La quarta rivoluzione industriale bussa alle porte dell’Italia. La sfida per il nostro Paese si chiama fabbrica 4.0, ossia l’integrazione tra manifatturiero e nuove tecnologie. La nuova catena di montaggio è fatta di tutto il valore aggiunto che il digitale, in particolare, può dare al prodotto Se non ci colleghiamo a questo nuovo modo di concepire la fabbrica, rischiamo di restare fuori dalla competizione mondiale. L’Unione europea si è fatta carico del tema della fabbrica 4.0, un concetto che nasce nel contesto germanico e del Nord Europa, che l’Italia sta iniziando ad abbracciare soltanto adesso.
Ecco perché a metà settembre sono stato a Stoccarda con una delegazione di Confindustria per visitare Wittenstein, un’azienda 4.0, e il Fraunhofer, il più grande centro di ricerca tedesco, oltre che per incontrare la Bdi (la Confindustria tedesca). Da questa missione sono tornato con tre idee: non c’è qualcosa di incredibile in Germania che sia al di fuori della nostra portata. La vera differenza risiede nel fare squadra e nel concentrare le risorse in pochi grandi centri di ricerca, adottando un metodo. Oggi la dinamica non scorre più dalla fabbrica al prodotto; è il prodotto che stabilisce cosa l’azienda produce. Per questo, l’imprenditore deve comprendere bene cosa vuole il mercato, sapendo adattare in corso d’opera la produzione, grazie ai social, all’elemento umano, al predittivo, ai sensori, ovvero ogni strumento utile che lo tenga in contatto in tempo reale con il mercato e i consumatori. Abbiamo allora bisogno di un’industria sempre più flessibile, dove non dobbiamo però ipotizzare uno scenario dominato da robot. Tutt’altro. L’elemento umano è decisivo nella visione che abbiamo riscontrato in Germania: sarà la risorsa umana – adeguatamente formata, competente e dotata di skill specifiche – al centro della fabbrica 4.0.
Ma in che modo andrebbero ripensati i processi produttivi nel nostro Paese, secondo la logica della nuova fabbrica?

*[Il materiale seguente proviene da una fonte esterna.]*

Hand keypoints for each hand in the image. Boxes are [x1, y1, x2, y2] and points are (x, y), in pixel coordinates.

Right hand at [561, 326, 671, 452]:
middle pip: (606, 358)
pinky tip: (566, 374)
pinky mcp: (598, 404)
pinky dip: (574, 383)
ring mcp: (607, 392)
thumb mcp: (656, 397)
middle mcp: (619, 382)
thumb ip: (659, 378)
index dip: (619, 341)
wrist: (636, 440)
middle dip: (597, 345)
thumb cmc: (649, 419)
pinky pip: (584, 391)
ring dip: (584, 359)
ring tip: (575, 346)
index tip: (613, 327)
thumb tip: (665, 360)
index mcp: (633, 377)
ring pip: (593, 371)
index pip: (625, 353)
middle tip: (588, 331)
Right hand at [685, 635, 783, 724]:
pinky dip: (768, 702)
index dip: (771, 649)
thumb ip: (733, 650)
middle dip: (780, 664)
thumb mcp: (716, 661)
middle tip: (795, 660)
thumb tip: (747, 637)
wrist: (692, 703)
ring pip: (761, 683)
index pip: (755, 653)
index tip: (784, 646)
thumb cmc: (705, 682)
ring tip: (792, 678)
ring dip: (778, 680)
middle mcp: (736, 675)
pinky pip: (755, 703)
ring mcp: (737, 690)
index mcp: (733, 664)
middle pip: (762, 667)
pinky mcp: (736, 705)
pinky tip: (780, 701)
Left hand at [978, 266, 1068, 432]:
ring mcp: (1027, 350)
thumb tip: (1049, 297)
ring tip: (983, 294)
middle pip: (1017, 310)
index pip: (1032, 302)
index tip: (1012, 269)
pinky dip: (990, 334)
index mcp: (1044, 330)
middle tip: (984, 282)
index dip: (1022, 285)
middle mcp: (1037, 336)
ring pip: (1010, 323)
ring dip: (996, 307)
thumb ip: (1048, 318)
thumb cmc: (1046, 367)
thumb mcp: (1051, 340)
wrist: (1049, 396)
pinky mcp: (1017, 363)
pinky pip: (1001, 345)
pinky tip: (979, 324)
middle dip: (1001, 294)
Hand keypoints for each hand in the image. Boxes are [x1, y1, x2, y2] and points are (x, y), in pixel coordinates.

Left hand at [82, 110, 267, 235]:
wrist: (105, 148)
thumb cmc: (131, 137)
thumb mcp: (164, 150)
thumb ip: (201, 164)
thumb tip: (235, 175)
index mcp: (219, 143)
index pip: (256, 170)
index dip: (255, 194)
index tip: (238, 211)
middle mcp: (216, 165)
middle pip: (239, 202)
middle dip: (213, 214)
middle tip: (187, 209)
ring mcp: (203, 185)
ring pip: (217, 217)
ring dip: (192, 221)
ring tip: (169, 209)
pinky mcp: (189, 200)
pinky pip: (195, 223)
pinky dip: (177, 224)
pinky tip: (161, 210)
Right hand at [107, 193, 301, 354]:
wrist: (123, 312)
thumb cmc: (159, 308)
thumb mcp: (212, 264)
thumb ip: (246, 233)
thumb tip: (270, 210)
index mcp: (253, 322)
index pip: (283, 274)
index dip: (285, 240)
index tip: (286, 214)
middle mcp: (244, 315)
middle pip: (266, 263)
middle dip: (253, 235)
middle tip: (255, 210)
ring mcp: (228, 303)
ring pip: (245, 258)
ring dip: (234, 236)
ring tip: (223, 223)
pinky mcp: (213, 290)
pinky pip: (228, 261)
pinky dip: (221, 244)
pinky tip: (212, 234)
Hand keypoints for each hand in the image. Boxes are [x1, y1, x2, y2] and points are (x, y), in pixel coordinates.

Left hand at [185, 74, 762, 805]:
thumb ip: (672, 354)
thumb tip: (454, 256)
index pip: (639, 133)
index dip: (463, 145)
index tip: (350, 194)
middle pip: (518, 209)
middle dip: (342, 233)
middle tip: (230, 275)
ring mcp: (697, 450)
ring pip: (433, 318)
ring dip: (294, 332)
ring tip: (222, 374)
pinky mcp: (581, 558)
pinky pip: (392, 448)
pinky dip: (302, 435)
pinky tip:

È un problema di cultura d’impresa: non può essere un tecnico o il responsabile IT a portare avanti questa visione. L’imprenditore deve essere consapevole del necessario cambio di marcia e del ripensamento dei processi. Prendiamo, ad esempio, l’e-commerce. Non basta un sito internet per vendere i prodotti. Chi decide di investire in questo senso, deve rivedere packaging, marketing, logistica, magazzino, i prodotti stessi. La Digital Transformation è l’occasione per ripensare e reingegnerizzare i processi produttivi, ma chi guida l’azienda ne deve essere profondamente convinto.
Ma quali fattori risulteranno decisivi nella trasformazione digitale dell’Italia? Il cambio necessario coinvolge processi sociali, economici e di government. Noi non chiediamo soldi alla politica. Serve – a mio avviso – una politica dell’innovazione che concentri i luoghi di ricerca, faciliti, per davvero, le pratiche burocratiche e agevoli le imprese che vogliono investire in questi settori. Serve una politica che metta al centro l’impresa come fattore di sviluppo e innovazione della nostra comunità. Oltre alle parole chiave già indicate – metodo, squadra, dimensionalità – a fare la differenza oggi è il fattore velocità, sia per quanto riguarda la cultura d’impresa a livello imprenditoriale, sia nel cambio di passo della Pa, che troppo spesso si assesta su un’altra dimensione. Resta poi un grande lavoro da fare sul fronte dell’alfabetizzazione digitale. In base ai dati di Fondazione Comunica, il 90 per cento di lavoratori e imprenditori italiani necessita di competenze digitali e il 55 per cento di questi sono inquadrabili come “analfabeti” digitali.